COLORADO SPRINGS — Join us at the Penrose House Garden Pavilion in Colorado Springs for a debate about the future of Colorado's Tax Payer Bill of Rights (TABOR).
KOAA News5, The Gazette, and El Pomar Foundation's Forum for Civic Advancement hosted the debate between Kathleen Collins Becker (Speaker, Colorado House of Representatives) and Michael Fields (Executive Director, Colorado Rising Action) with KOAA reporter Andy Koen as the moderator.
The event took place Tuesday, October 8 from 5:30 – 6:30 p.m.
Proposition CC reads:
Without raising taxes and to better fund public schools, higher education, and roads, bridges, and transit, within a balanced budget, may the state keep and spend all the revenue it annually collects after June 30, 2019, but is not currently allowed to keep and spend under Colorado law, with an annual independent audit to show how the retained revenues are spent?
Background on the debate
Proposition CC asks voters if the state can keep excess revenues, currently refunded under the TABOR, and use the money to fund transportation, K-12 schools, and the state’s colleges and universities.
This is a question many local school districts and governments have asked in Colorado in a process known as "de-Brucing" (named after TABOR's author Douglas Bruce).
In the next fiscal year (2019-2020) , the state estimates there will be $264.3 million subject to TABOR refunds. This is according to an economic forecast released by the state's nonpartisan legislative council staff last month. The same forecast shows a $142.9 million will exceed the cap the following fiscal year.

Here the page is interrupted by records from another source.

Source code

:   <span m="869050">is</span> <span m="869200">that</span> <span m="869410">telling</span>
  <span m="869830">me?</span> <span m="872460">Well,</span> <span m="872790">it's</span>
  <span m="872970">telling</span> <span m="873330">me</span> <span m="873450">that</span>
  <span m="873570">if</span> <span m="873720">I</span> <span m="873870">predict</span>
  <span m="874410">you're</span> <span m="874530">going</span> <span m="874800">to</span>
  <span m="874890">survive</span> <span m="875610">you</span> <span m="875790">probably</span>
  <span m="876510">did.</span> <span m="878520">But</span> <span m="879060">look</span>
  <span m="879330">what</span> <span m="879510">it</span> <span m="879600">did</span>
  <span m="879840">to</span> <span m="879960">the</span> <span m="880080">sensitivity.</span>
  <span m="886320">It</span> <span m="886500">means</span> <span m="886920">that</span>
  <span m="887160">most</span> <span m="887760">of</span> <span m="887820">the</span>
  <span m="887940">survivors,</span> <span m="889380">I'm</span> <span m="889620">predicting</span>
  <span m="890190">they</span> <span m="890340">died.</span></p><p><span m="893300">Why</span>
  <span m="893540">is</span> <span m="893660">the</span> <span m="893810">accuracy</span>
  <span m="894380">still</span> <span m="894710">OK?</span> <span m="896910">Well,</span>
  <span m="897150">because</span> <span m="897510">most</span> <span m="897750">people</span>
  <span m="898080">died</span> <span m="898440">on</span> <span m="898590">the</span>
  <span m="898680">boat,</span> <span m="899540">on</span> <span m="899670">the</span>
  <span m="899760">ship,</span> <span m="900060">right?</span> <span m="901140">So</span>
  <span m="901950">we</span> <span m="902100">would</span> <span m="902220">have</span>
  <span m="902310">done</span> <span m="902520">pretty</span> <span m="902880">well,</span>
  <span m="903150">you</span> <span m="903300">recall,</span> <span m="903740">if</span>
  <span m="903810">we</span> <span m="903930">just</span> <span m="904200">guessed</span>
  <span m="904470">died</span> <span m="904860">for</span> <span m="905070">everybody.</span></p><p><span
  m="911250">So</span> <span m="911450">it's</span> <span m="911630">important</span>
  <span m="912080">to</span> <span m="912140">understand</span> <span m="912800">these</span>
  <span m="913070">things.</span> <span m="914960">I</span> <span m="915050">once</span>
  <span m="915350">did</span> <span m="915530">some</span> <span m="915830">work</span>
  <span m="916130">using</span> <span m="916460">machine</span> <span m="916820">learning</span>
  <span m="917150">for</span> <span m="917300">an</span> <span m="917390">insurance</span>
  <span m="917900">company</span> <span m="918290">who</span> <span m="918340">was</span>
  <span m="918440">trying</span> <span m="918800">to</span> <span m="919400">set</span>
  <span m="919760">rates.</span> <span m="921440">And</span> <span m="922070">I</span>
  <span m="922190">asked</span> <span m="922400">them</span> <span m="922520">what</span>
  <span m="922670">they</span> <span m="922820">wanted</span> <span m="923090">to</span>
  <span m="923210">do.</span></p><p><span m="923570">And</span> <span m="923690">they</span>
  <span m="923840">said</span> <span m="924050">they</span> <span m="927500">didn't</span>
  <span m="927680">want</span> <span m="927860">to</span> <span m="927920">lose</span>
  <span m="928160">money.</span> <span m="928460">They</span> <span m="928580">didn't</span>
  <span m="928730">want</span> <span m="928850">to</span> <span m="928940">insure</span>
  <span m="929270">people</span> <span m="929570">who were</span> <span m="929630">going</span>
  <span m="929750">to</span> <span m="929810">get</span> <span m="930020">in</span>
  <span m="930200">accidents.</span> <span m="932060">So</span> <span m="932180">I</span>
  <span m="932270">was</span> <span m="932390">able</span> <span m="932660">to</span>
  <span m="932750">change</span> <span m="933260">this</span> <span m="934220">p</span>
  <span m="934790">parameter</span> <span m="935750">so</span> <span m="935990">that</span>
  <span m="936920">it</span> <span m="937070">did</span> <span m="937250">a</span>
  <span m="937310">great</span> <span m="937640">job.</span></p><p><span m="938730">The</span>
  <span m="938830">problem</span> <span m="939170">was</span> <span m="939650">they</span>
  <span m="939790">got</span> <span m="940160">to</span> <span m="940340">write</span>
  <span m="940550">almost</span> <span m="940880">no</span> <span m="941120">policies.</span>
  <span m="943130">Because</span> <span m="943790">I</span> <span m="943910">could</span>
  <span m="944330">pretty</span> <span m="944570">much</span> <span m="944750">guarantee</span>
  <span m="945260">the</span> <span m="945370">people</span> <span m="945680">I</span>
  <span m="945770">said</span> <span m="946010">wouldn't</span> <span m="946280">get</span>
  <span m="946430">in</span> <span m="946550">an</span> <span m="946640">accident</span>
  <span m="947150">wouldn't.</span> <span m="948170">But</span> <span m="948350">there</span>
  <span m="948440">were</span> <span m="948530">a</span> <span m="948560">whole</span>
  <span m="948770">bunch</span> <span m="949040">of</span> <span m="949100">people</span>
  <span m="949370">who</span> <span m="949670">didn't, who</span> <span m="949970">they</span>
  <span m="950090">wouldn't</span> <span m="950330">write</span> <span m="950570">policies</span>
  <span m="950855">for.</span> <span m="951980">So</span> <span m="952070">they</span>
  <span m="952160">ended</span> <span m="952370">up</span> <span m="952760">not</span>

It’s an issue generating a lot of discussion: supporters say the additional revenue is money the state could use for major needs, and opponents say the state already has enough money- lawmakers just aren’t spending it wisely.
Coloradans haven’t received a TABOR refund since 2016. Proposition CC would permanently end any refunds.
Taxpayers Bill of Rights (TABOR):
The Tax Payers Bill of Rights (TABOR) is an amendment to the Colorado Constitution passed by voters in 1992. It places specific limitations on the taxing and spending powers of state and local governments. Voter approval is required for any new taxes or debt, specifically debt in the form of traditional bonds. Spending is limited by the creation of a revenue cap. In any given year, when revenue exceeds levels collected during the previous year, any amount above the formula of population growth plus inflation must be refunded to the public. Additional requirements and exemptions include a prohibition of a local income tax and a statewide property tax. Elected boards must keep a reserve balance of no less than 3 percent of their total budget in savings, and government enterprises like the Colorado Lottery and Parks and Wildlife are exempt.